AIM OF THE EXERCISE:
How would you render this sentence from the judgment in Spanish: "The first defendant built the dwelling and the second defendant designed the footings and slab for the dwelling."

SELECTION:
● ● ● ● ●

Armstrong v Glenwood Homes

Case

[2001] QSC 256

27th June 2001


SUPREME COURT OF QUEENSLAND

CITATION: Armstrong & Anor v. Glenwood Homes & Ors [2001] QSC 256
PARTIES: VICKI ARMSTRONG and RICHARD ARMSTRONG
(Plaintiffs)
AND
GLENWOOD HOMES PTY. LTD. (ACN 010 930 284)
(First Defendant)
AND
IMPACT CONSULTANTS PTY. LTD. (ACN 054 976 233)
(Second Defendant)
AND
THURINGOWA CITY COUNCIL
(Third Defendant)
FILE NO/S: S434 OF 1999
DIVISION: Supreme Court
PROCEEDING: Application
ORIGINATING COURT: Supreme Court
DELIVERED ON: 27th June 2001
DELIVERED AT: Townsville
HEARING DATE: 25th June 2001
JUDGES: Cullinane J
ORDER: Application is dismissed with costs
CATCHWORDS:
COUNSEL: T. Bradley for the Applicant
W. Elliott for the Respondent
SOLICITORS: Wilson Ryan & Grose for the Applicant
Minter Ellison for the Respondent
  1. The second defendant seeks an order under Rule 293 of the Uniform Civil Procedures Rules for summary judgment.  Rule 293 provides as follows:-

Summary judgment for defendant

293   (1) The defendant may at any time apply to the court under this part for judgment.

(2) Also, the court may give any judgment or make any other order the court considers appropriate if satisfied –

(a)        no reasonable cause of action is disclosed; or

(b)        the proceeding is frivolous, vexatious or an abuse of the process of the court; or

(c)        the defendant has a defence to the proceeding.

  1. I take the principles applicable on such an application to be those found in General Steel Industries Inc. v Commissioner for Railways (NSW) and Ors. (1964-5) 112 CLR 125 and the cases which have followed it.

  1. For such an order to be made the applicant must clearly demonstrate that the action must fail.  The test has been stated variously (see Barwick CJ in General Steel Industries (supra) at p. 129) but for present purposes I will take the test to be that the action is so obviously untenable that it cannot possibly succeed.

  1. The plaintiffs have instituted proceedings against three defendants.  The statement of claim alleges that the plaintiffs purchased a house by contract dated the 15th January 1994 and entered into possession on or about the 17th February 1994.  The first defendant built the dwelling and the second defendant designed the footings and slab for the dwelling. 

  1. It is alleged that in about March 1995 (that is a little over a year after entering into possession) the plaintiffs noticed cracks in the internal walls of the house.

  1. Paragraph 8 of the amended statement of claim makes the following allegation.

“8.        Impact:

(a)        Impact designed the footings and slab for the house and issued a structural design certificate on 24 July 1992 certifying that the work was designed in accordance with the relevant provisions of the Standard Building Codes and in accordance with sound widely accepted engineering principles and had been checked internally; and

(b)        Owed a duty to the then owners and their successors in title to exercise reasonable care and competence as structural engineers in designing the footings and slab for the house.”

● ● ● ● ●

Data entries

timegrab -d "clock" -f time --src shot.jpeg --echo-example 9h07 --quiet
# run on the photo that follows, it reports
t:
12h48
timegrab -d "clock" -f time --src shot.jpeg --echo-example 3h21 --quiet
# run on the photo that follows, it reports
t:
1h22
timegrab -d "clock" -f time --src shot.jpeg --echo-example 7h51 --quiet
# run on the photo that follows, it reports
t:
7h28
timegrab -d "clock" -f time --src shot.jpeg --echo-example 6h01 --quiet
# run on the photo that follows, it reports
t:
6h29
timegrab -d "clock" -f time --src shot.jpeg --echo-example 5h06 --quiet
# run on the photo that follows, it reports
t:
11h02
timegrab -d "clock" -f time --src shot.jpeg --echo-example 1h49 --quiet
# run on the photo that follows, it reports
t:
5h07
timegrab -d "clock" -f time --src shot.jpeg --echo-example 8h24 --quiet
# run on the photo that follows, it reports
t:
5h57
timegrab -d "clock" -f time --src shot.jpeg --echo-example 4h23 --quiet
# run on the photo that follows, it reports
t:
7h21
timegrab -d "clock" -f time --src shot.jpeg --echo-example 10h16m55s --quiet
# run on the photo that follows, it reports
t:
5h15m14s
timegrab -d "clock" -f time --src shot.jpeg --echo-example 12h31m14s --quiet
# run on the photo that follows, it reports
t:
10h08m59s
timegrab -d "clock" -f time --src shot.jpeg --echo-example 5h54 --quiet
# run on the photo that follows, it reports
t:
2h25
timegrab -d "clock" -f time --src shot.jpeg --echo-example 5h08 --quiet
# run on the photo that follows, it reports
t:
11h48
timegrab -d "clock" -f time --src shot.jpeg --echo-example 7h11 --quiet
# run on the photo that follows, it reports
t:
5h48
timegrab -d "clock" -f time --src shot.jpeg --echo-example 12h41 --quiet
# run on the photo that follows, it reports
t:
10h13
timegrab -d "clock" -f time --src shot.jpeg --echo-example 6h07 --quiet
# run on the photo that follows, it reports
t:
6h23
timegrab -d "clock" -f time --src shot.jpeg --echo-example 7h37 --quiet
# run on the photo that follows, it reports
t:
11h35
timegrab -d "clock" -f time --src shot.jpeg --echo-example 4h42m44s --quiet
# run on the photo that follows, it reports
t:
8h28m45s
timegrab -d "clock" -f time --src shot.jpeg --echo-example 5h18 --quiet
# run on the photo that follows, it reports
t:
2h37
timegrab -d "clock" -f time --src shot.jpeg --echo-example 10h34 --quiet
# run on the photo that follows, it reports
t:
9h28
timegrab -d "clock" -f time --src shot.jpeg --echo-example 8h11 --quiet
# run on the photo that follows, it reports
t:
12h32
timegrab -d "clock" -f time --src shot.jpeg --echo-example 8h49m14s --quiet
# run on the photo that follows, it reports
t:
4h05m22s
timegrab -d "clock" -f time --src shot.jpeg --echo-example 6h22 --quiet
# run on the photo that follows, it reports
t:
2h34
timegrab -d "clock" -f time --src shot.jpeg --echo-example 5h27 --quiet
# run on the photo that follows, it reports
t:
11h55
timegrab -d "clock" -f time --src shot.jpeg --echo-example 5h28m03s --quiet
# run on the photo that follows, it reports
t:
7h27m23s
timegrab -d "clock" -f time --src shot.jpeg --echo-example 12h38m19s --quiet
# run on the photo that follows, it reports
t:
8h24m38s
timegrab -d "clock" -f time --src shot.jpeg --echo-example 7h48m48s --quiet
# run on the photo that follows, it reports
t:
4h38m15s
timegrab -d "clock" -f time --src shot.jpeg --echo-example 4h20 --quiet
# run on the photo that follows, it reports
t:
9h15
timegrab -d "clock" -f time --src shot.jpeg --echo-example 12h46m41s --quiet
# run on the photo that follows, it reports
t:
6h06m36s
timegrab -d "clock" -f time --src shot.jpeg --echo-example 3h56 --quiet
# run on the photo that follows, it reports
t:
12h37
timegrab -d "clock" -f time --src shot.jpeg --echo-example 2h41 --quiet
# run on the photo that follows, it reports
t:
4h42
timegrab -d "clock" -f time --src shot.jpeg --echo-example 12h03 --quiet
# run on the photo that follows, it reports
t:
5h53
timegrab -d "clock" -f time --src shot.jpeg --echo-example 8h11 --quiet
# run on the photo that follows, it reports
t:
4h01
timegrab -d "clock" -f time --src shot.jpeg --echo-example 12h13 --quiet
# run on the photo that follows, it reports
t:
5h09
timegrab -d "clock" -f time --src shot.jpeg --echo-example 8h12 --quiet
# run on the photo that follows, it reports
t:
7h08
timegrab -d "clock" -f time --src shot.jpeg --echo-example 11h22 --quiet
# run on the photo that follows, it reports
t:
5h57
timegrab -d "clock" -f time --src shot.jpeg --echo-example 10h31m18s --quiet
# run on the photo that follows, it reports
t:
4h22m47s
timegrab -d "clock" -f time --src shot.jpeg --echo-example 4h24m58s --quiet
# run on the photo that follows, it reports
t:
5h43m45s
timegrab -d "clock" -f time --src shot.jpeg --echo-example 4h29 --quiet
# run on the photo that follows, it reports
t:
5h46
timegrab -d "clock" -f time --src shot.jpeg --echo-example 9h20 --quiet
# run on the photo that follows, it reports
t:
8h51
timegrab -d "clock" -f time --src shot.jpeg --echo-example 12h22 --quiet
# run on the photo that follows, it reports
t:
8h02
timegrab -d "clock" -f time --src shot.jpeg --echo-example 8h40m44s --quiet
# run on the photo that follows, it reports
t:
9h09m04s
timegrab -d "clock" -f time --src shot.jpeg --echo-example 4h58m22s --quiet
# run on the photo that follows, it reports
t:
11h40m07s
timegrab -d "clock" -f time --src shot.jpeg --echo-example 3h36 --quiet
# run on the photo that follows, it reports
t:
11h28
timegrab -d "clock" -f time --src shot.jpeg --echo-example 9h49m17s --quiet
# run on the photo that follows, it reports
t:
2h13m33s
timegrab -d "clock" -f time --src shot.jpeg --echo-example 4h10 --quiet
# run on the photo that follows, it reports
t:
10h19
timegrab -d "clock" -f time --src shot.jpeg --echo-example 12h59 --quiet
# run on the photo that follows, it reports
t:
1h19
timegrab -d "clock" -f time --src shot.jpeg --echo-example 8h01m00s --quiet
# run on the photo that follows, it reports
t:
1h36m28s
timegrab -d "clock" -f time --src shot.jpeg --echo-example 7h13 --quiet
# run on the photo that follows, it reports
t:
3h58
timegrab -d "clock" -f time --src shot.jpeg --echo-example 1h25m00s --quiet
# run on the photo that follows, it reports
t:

● ● ● ● ●

RESPONSE:
El primer demandado construyó la vivienda y el segundo demandado diseñó las zapatas y la losa de la vivienda.